* [Written problem A]:
Transcribe the following part of the passage on automatic permit approvals, from "The Department of" up to and including "into the bill.".

* [Provided text]:
Miike said his department was not about to lose potentially dangerous projects on the public simply because of automatic approval. He added that the bill could actually backfire should it result in his staff adopting a more conservative attitude toward pending projects.
“If a time limit is likely to be exceeded due to unexpected delays in the application review process, our staff will be forced to deny the application rather than allow automatic approval of a defective permit,” Miike stated, “with the result that the applicant will be slowed down by the need to reapply. The automatic approval requirement may also threaten federal program delegation to the state; if EPA takes back processing of certain permits, the review and approval process will become even longer than at present.”
Rights of the Public
Frankel testified that the automatic approvals violate the Constitution’s Due Process clause and that no project could be automatically approved if it impairs constitutionally protected Native Hawaiian rights or abridges the rights of citizens engaged in contested case hearings when the maximum time period expires.
The Department of Business, Economic Development and Tourism as well as the DLNR proposed that for contested cases, the maximum time period established by the bill not apply, provided that the agency showed good cause for extension.
Language to accomplish this did not make it into the bill.

* [Stored rows]:
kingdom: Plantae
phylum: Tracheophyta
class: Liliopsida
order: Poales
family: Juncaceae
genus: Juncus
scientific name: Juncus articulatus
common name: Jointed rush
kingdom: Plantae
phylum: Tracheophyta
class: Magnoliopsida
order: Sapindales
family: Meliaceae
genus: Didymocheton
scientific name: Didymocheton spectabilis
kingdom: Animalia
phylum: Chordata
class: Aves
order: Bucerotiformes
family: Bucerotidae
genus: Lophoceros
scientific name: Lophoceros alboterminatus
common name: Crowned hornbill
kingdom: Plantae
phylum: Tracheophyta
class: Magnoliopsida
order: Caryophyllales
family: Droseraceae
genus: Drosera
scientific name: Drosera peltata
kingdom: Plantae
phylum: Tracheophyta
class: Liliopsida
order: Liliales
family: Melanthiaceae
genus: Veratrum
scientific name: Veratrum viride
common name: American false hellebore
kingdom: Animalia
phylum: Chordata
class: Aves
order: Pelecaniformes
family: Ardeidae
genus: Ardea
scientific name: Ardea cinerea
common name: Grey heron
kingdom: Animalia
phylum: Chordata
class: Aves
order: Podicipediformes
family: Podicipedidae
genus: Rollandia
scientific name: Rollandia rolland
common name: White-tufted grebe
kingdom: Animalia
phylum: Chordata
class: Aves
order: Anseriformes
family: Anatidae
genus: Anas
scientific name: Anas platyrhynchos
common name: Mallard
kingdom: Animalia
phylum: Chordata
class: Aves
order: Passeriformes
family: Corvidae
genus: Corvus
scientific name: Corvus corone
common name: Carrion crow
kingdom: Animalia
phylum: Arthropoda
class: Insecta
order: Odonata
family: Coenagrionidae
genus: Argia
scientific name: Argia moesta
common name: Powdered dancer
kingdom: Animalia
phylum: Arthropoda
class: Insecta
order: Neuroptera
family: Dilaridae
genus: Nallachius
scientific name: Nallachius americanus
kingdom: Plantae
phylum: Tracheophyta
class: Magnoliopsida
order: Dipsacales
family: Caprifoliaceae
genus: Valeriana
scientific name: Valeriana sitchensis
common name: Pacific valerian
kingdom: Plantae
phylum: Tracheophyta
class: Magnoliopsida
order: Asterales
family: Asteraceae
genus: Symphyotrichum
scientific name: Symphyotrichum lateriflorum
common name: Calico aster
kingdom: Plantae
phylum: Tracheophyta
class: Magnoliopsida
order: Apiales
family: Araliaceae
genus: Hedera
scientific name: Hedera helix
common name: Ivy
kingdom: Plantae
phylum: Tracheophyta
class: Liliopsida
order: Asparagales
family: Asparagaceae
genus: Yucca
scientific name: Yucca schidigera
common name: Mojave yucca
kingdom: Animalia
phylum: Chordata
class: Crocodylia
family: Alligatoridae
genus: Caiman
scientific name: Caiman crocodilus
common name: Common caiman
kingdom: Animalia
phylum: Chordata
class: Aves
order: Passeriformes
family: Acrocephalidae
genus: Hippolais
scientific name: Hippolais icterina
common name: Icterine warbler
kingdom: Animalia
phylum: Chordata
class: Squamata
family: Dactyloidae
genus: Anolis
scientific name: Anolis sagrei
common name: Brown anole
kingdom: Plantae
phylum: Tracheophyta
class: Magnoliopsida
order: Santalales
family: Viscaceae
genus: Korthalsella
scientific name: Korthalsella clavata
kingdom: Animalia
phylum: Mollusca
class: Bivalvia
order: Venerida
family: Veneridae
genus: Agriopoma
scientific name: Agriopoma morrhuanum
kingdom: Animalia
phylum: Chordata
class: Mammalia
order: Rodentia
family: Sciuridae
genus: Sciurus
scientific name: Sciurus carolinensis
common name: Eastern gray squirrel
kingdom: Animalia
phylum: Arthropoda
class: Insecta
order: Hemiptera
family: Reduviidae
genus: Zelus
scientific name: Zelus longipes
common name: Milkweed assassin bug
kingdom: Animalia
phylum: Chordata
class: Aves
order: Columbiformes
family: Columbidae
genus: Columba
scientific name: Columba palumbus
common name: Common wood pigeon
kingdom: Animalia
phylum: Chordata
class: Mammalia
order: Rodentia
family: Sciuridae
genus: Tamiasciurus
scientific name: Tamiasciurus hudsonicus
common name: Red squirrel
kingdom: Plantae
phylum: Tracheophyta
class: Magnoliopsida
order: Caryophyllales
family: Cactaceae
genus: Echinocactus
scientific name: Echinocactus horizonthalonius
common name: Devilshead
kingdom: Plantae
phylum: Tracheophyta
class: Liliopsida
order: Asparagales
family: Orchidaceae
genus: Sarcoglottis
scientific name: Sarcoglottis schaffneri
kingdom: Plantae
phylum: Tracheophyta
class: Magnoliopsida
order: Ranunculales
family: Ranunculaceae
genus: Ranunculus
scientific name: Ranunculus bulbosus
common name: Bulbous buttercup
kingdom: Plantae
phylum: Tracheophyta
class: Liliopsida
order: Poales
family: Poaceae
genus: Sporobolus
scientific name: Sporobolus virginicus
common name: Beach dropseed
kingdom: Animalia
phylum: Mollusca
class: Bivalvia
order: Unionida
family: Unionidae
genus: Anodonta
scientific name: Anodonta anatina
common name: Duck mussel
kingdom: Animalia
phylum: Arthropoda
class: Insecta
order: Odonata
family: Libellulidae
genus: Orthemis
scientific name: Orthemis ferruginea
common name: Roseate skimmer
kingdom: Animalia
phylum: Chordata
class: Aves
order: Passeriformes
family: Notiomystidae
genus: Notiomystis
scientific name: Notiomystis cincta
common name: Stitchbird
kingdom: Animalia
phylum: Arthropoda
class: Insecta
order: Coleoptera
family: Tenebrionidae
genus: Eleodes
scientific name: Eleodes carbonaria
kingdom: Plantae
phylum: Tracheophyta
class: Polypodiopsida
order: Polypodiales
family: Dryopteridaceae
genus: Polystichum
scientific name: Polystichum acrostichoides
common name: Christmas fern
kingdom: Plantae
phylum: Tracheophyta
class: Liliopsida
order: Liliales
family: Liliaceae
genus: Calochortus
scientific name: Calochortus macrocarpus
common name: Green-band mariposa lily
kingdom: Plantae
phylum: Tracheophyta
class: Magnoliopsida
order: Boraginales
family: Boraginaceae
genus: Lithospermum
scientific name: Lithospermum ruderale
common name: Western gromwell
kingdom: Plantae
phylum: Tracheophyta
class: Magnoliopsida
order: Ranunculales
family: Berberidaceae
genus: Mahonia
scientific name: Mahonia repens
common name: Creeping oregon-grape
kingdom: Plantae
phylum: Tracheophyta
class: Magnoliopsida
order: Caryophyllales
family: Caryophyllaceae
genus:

* [Written problem B]:
Turn the entries from the line with "common name: Christmas fern" up to and including their last line into a numbered list, leaving out blank lines.

* [Correct response A]:
The Department of Business, Economic Development and Tourism as well as the DLNR proposed that for contested cases, the maximum time period established by the bill not apply, provided that the agency showed good cause for extension.
Language to accomplish this did not make it into the bill.

* [Correct response B]:
1. common name: Christmas fern
2. kingdom: Plantae
3. phylum: Tracheophyta
4. class: Liliopsida
5. order: Liliales
6. family: Liliaceae
7. genus: Calochortus
8. scientific name: Calochortus macrocarpus
9. common name: Green-band mariposa lily
10. kingdom: Plantae
11. phylum: Tracheophyta
12. class: Magnoliopsida
13. order: Boraginales
14. family: Boraginaceae
15. genus: Lithospermum
16. scientific name: Lithospermum ruderale
17. common name: Western gromwell
18. kingdom: Plantae
19. phylum: Tracheophyta
20. class: Magnoliopsida
21. order: Ranunculales
22. family: Berberidaceae
23. genus: Mahonia
24. scientific name: Mahonia repens
25. common name: Creeping oregon-grape
26. kingdom: Plantae
27. phylum: Tracheophyta
28. class: Magnoliopsida
29. order: Caryophyllales
30. family: Caryophyllaceae
31. genus:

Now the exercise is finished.